WHAT THE TASK REQUIRES: Using the records below, find every line that includes "stoppen" and copy it.

Saved entries:
····················
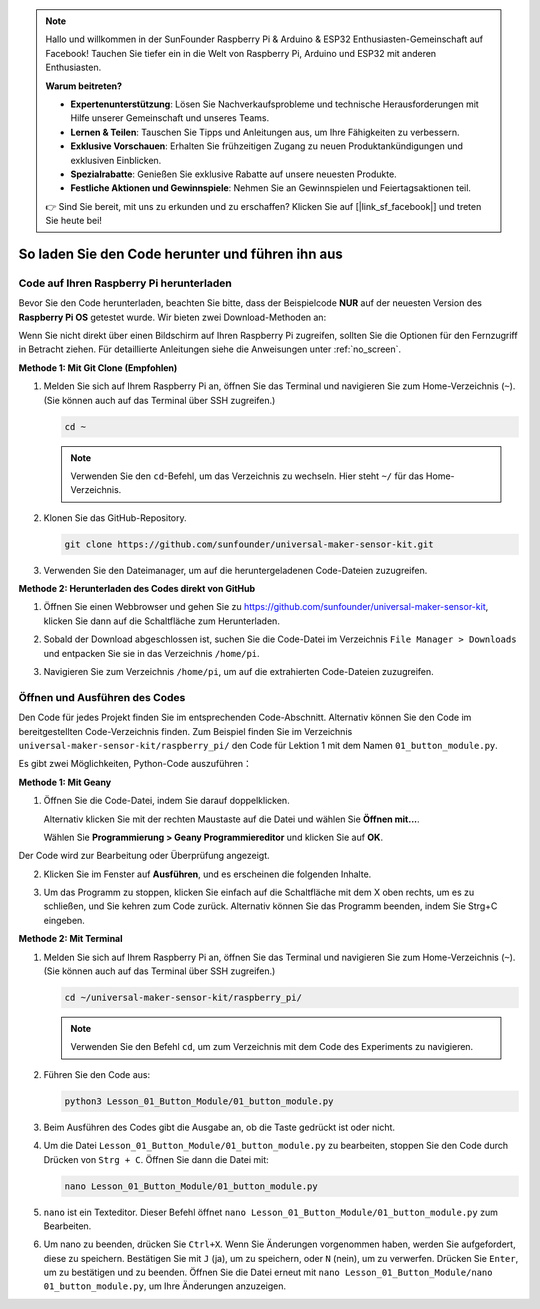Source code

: .. note::

   Hallo und willkommen in der SunFounder Raspberry Pi & Arduino & ESP32 Enthusiasten-Gemeinschaft auf Facebook! Tauchen Sie tiefer ein in die Welt von Raspberry Pi, Arduino und ESP32 mit anderen Enthusiasten.

   **Warum beitreten?**

   - **Expertenunterstützung**: Lösen Sie Nachverkaufsprobleme und technische Herausforderungen mit Hilfe unserer Gemeinschaft und unseres Teams.
   - **Lernen & Teilen**: Tauschen Sie Tipps und Anleitungen aus, um Ihre Fähigkeiten zu verbessern.
   - **Exklusive Vorschauen**: Erhalten Sie frühzeitigen Zugang zu neuen Produktankündigungen und exklusiven Einblicken.
   - **Spezialrabatte**: Genießen Sie exklusive Rabatte auf unsere neuesten Produkte.
   - **Festliche Aktionen und Gewinnspiele**: Nehmen Sie an Gewinnspielen und Feiertagsaktionen teil.

   👉 Sind Sie bereit, mit uns zu erkunden und zu erschaffen? Klicken Sie auf [|link_sf_facebook|] und treten Sie heute bei!

 
So laden Sie den Code herunter und führen ihn aus
=====================================================

Code auf Ihren Raspberry Pi herunterladen
-------------------------------------------

Bevor Sie den Code herunterladen, beachten Sie bitte, dass der Beispielcode **NUR** auf der neuesten Version des **Raspberry Pi OS** getestet wurde. Wir bieten zwei Download-Methoden an:

Wenn Sie nicht direkt über einen Bildschirm auf Ihren Raspberry Pi zugreifen, sollten Sie die Optionen für den Fernzugriff in Betracht ziehen. Für detaillierte Anleitungen siehe die Anweisungen unter :ref:`no_screen`.


**Methode 1: Mit Git Clone (Empfohlen)**

1. Melden Sie sich auf Ihrem Raspberry Pi an, öffnen Sie das Terminal und navigieren Sie zum Home-Verzeichnis (``~``). (Sie können auch auf das Terminal über SSH zugreifen.)

   .. code-block:: bash

      cd ~

   .. image:: img/quick_guide_01.png
       :width: 100%

   .. note::

      Verwenden Sie den ``cd``-Befehl, um das Verzeichnis zu wechseln. Hier steht ``~/`` für das Home-Verzeichnis.

2. Klonen Sie das GitHub-Repository.

   .. code-block:: bash

      git clone https://github.com/sunfounder/universal-maker-sensor-kit.git

   .. image:: img/quick_guide_02.png
       :width: 100%
   
   .. raw:: html

      <br/><br/>

3. Verwenden Sie den Dateimanager, um auf die heruntergeladenen Code-Dateien zuzugreifen.

   .. image:: img/quick_guide_03.png
       :width: 100%

**Methode 2: Herunterladen des Codes direkt von GitHub**

1. Öffnen Sie einen Webbrowser und gehen Sie zu https://github.com/sunfounder/universal-maker-sensor-kit, klicken Sie dann auf die Schaltfläche zum Herunterladen.

   .. image:: img/quick_guide_04.png

2. Sobald der Download abgeschlossen ist, suchen Sie die Code-Datei im Verzeichnis ``File Manager > Downloads`` und entpacken Sie sie in das Verzeichnis ``/home/pi``.

   .. image:: img/quick_guide_05.png

3. Navigieren Sie zum Verzeichnis ``/home/pi``, um auf die extrahierten Code-Dateien zuzugreifen.

   .. image:: img/quick_guide_06.png


Öffnen und Ausführen des Codes
-------------------------------

Den Code für jedes Projekt finden Sie im entsprechenden Code-Abschnitt. Alternativ können Sie den Code im bereitgestellten Code-Verzeichnis finden. Zum Beispiel finden Sie im Verzeichnis ``universal-maker-sensor-kit/raspberry_pi/`` den Code für Lektion 1 mit dem Namen ``01_button_module.py``.

Es gibt zwei Möglichkeiten, Python-Code auszuführen：

**Methode 1: Mit Geany**

1. Öffnen Sie die Code-Datei, indem Sie darauf doppelklicken.

   .. image:: img/quick_guide_07.png

   Alternativ klicken Sie mit der rechten Maustaste auf die Datei und wählen Sie **Öffnen mit...**.

   .. image:: img/quick_guide_08.png

   Wählen Sie **Programmierung > Geany Programmiereditor** und klicken Sie auf **OK**.

   .. image:: img/quick_guide_09.png
      
Der Code wird zur Bearbeitung oder Überprüfung angezeigt.

.. image:: img/quick_guide_10.png

2. Klicken Sie im Fenster auf **Ausführen**, und es erscheinen die folgenden Inhalte.
   
   .. image:: img/quick_guide_11.png

3. Um das Programm zu stoppen, klicken Sie einfach auf die Schaltfläche mit dem X oben rechts, um es zu schließen, und Sie kehren zum Code zurück. Alternativ können Sie das Programm beenden, indem Sie Strg+C eingeben.
   
   .. image:: img/quick_guide_12.png

**Methode 2: Mit Terminal**

1. Melden Sie sich auf Ihrem Raspberry Pi an, öffnen Sie das Terminal und navigieren Sie zum Home-Verzeichnis (``~``). (Sie können auch auf das Terminal über SSH zugreifen.)

   .. code-block::

      cd ~/universal-maker-sensor-kit/raspberry_pi/

   .. image:: img/quick_guide_13.png

   .. note::
       Verwenden Sie den Befehl ``cd``, um zum Verzeichnis mit dem Code des Experiments zu navigieren.

2. Führen Sie den Code aus:

   .. code-block::

      python3 Lesson_01_Button_Module/01_button_module.py

   .. image:: img/quick_guide_14.png


3. Beim Ausführen des Codes gibt die Ausgabe an, ob die Taste gedrückt ist oder nicht.

   .. image:: img/quick_guide_15.png

4. Um die Datei ``Lesson_01_Button_Module/01_button_module.py`` zu bearbeiten, stoppen Sie den Code durch Drücken von ``Strg + C``. Öffnen Sie dann die Datei mit:

   .. code-block::

      nano Lesson_01_Button_Module/01_button_module.py

   .. image:: img/quick_guide_16.png


5. ``nano`` ist ein Texteditor. Dieser Befehl öffnet ``nano Lesson_01_Button_Module/01_button_module.py`` zum Bearbeiten.

   .. image:: img/quick_guide_17.png

6. Um nano zu beenden, drücken Sie ``Ctrl+X``. Wenn Sie Änderungen vorgenommen haben, werden Sie aufgefordert, diese zu speichern. Bestätigen Sie mit ``J`` (ja), um zu speichern, oder ``N`` (nein), um zu verwerfen. Drücken Sie ``Enter``, um zu bestätigen und zu beenden. Öffnen Sie die Datei erneut mit ``nano Lesson_01_Button_Module/nano 01_button_module.py``, um Ihre Änderungen anzuzeigen.

   .. image:: img/quick_guide_18.png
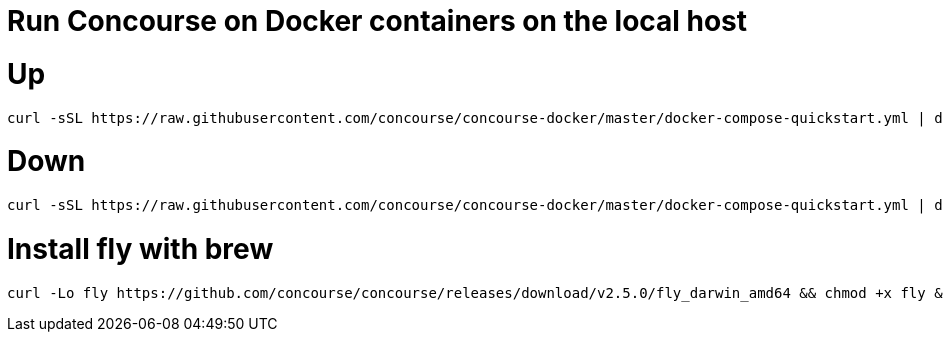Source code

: # Run Concourse on Docker containers on the local host


# Up
```

curl -sSL https://raw.githubusercontent.com/concourse/concourse-docker/master/docker-compose-quickstart.yml | docker-compose -f - up -d 

```

# Down
```

curl -sSL https://raw.githubusercontent.com/concourse/concourse-docker/master/docker-compose-quickstart.yml | docker-compose -f - down 

```

# Install fly with brew 

```
curl -Lo fly https://github.com/concourse/concourse/releases/download/v2.5.0/fly_darwin_amd64 && chmod +x fly && mv fly /usr/local/bin/
```
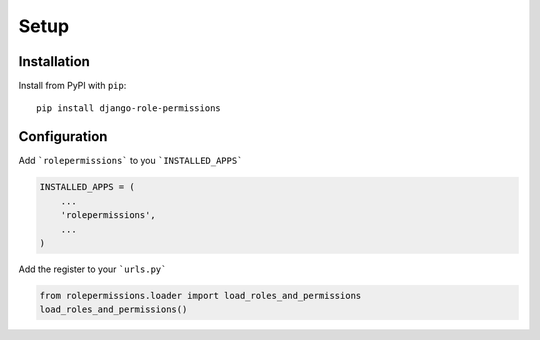 =====
Setup
=====

Installation
============

Install from PyPI with ``pip``::

    pip install django-role-permissions


Configuration
=============

Add ```rolepermissions``` to you ```INSTALLED_APPS```

.. code-block:: python

    INSTALLED_APPS = (
        ...
        'rolepermissions',
        ...
    )


Add the register to your ```urls.py```

.. code-block:: python

    from rolepermissions.loader import load_roles_and_permissions
    load_roles_and_permissions()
····················
ANSWER SECTION:
3. Um das Programm zu stoppen, klicken Sie einfach auf die Schaltfläche mit dem X oben rechts, um es zu schließen, und Sie kehren zum Code zurück. Alternativ können Sie das Programm beenden, indem Sie Strg+C eingeben.
4. Um die Datei ``Lesson_01_Button_Module/01_button_module.py`` zu bearbeiten, stoppen Sie den Code durch Drücken von ``Strg + C``. Öffnen Sie dann die Datei mit:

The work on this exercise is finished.